The fire happened 158 days ago. We have posted 158 entries to the blog. We have missed making entries a few days. Some of the posts are photos but in all we have written more than enough words to march from the house down to the highway where our mailbox still stands. The mailbox is just under 1 mile. We have written 1 and 1 tenth of a mile in words.
Both my spouse and I write. As professors part of our job is writing. When we started the blog neither of us had any idea where the blog would go or where our lives would go. It is 10:45 pm now. On the night of the fire at 10:45 pm my spouse had fallen asleep weary with the events of the day. I was sitting on the floor writing to our family and friends telling them what happened and how we were.
The fire came on Thursday at 4:24 pm.

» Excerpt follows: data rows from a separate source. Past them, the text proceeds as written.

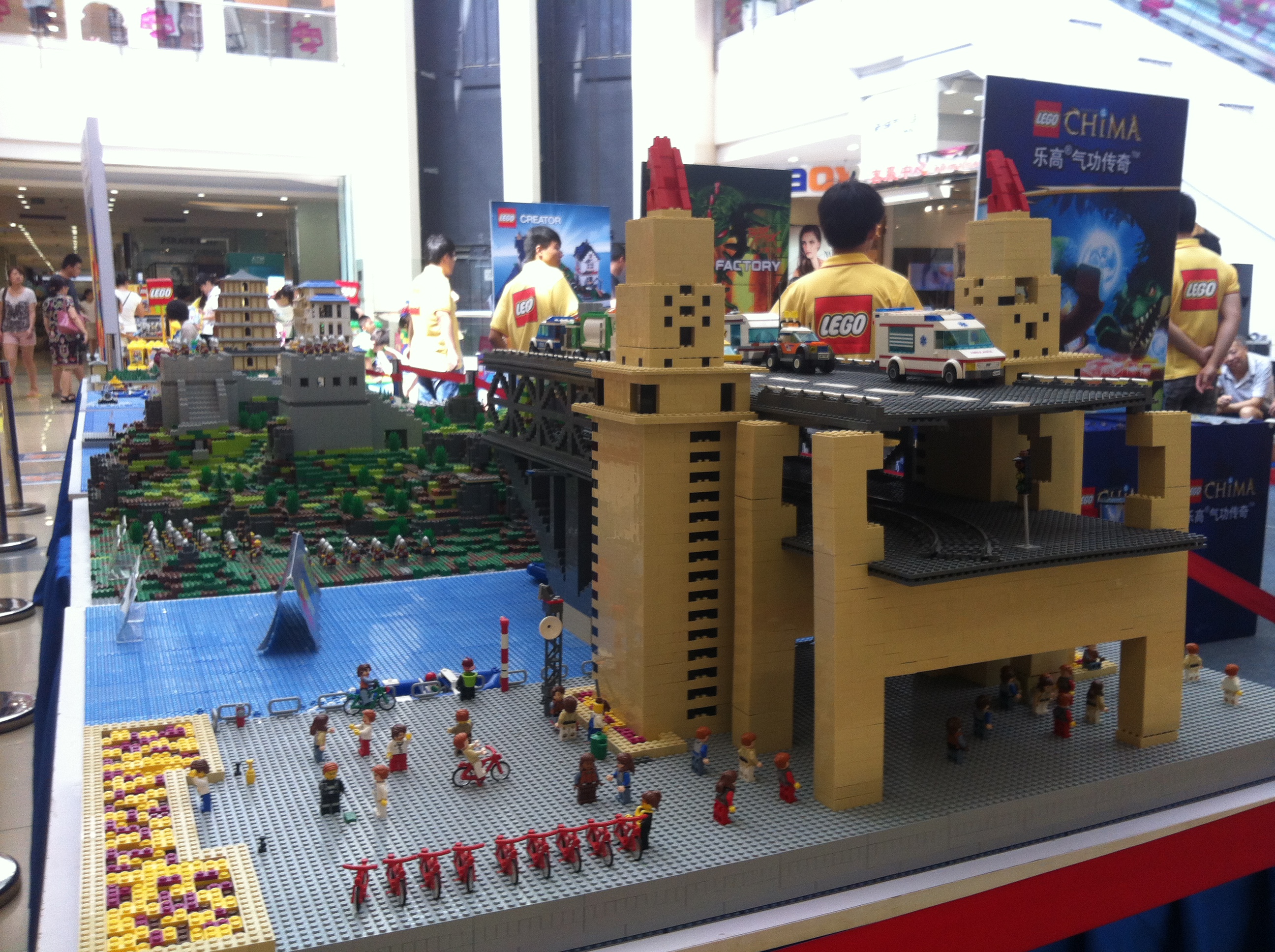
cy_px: 476
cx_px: 638
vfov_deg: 40.6
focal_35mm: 35
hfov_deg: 52.7
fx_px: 1287
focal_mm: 3.85
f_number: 2.8
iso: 80
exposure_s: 1/40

Our security company called us to alert us to a fire alarm event and that the proper authorities had been notified. Both our upstairs and downstairs fire alarms went off at the same time. We did not expect that the house would have survived but we were vaguely hopeful. Mostly we just tried not to think about it, trying to avoid the onslaught of what we knew in our hearts was going to happen.

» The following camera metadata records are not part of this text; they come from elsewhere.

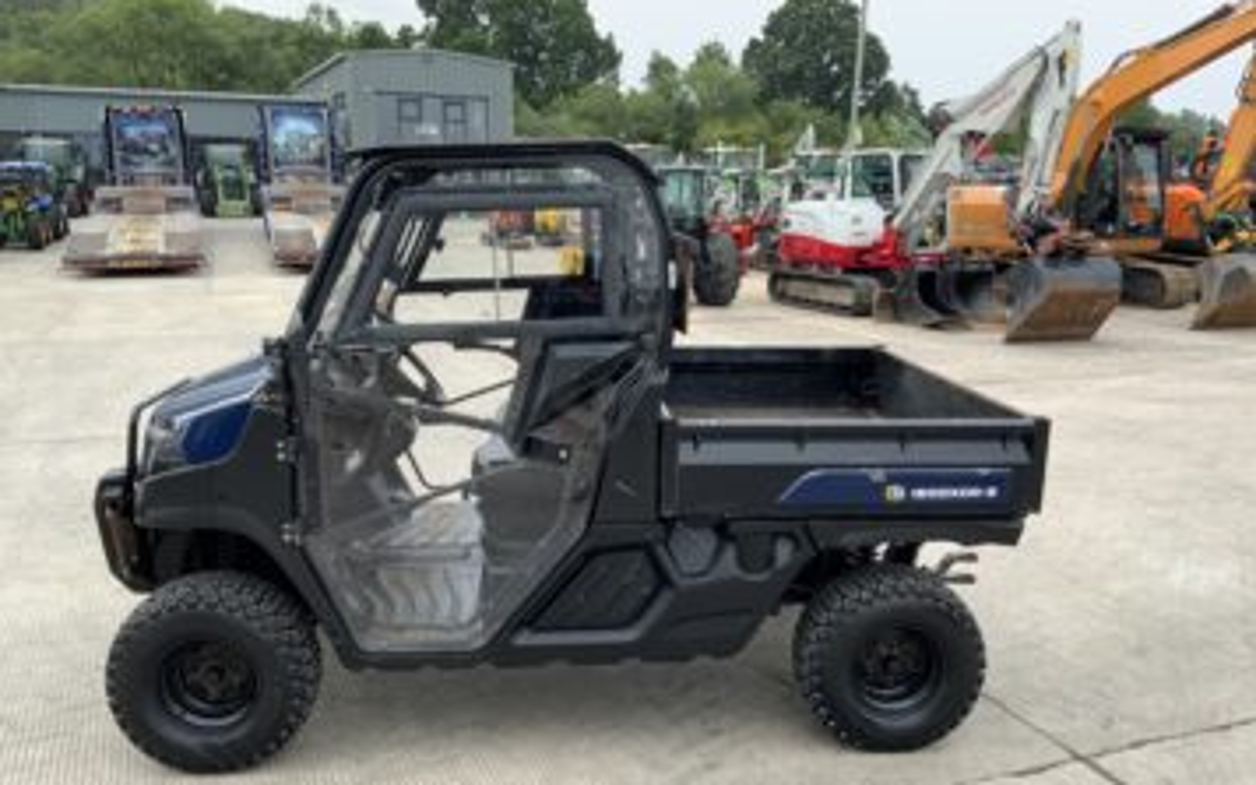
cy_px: 440
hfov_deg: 61.2
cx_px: 626
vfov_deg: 40.5
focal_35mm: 31
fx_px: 1061
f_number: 1.8
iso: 16
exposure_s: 1/227
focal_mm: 3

On Saturday there was a meeting of the “fire affected” individuals with the County government including the Sheriff and the Fire Chief. We arrived at the meeting a bit late. We did not mean to be as late as we were but we had intentionally avoided getting there during the crush of everyone arriving. We still did not know if our house had burned. I had an emotionless knot in in my stomach. We talked about finding out while we drove over. I told my spouse that the thing I most did not want to face was going to a list on the wall and running my fingers down it until I did or did not come to my house. I could hardly prepare myself to do it but I also wanted to know. 48 hours had passed and we wanted to know. We knew but we wanted to know for sure.
When we arrived at the meeting a neighbor looked up and saw us and put her hand to her heart and made a slight shake of her head. She thought we knew and it was a symbol of sadness shared as her house had burned too. In fact it was how we learned that our house burned. A simple gesture and a small movement of a head. I will forever be grateful for finding out in that gentle way. I cannot imagine any better way to be told. No word was needed from me. It was a non-verbal gesture made from 20 feet away. I had the information I needed and the privacy to try to understand it.
Rebuilding our house is going slowly. We are still not started. We still don’t have completed plans. We still don’t have an engineering stamp that we need to take it to the County for our permit. We still don’t know if we will begin in the winter or have to wait until spring. Our neighbors have foundations, walls and now windows.
I understand why we have dirt and they have windows but it is not something I want to need to understand. We had boundary problems that are resolved but there was a whole lot of surveying and walking and flagging and then trying to discover how to fit a house on the funny little bit of land we have. So we have not yet taken on the digging and the concrete and the nails and the walls so we can have windows too.
What we have taken on is this task of writing. We are building our lives with words that are healing for us and offer hope and solace to others who have faced similar things.
The fire burned 1,000 acres or 1 1/2 square miles. We have now written enough words to travel one leg of the perimeter of the area the fire burned. Through our words we know our fire. We shall continue to write enough words to march the entire perimeter of the fire. We will write our way around the fire arriving back at our lives again.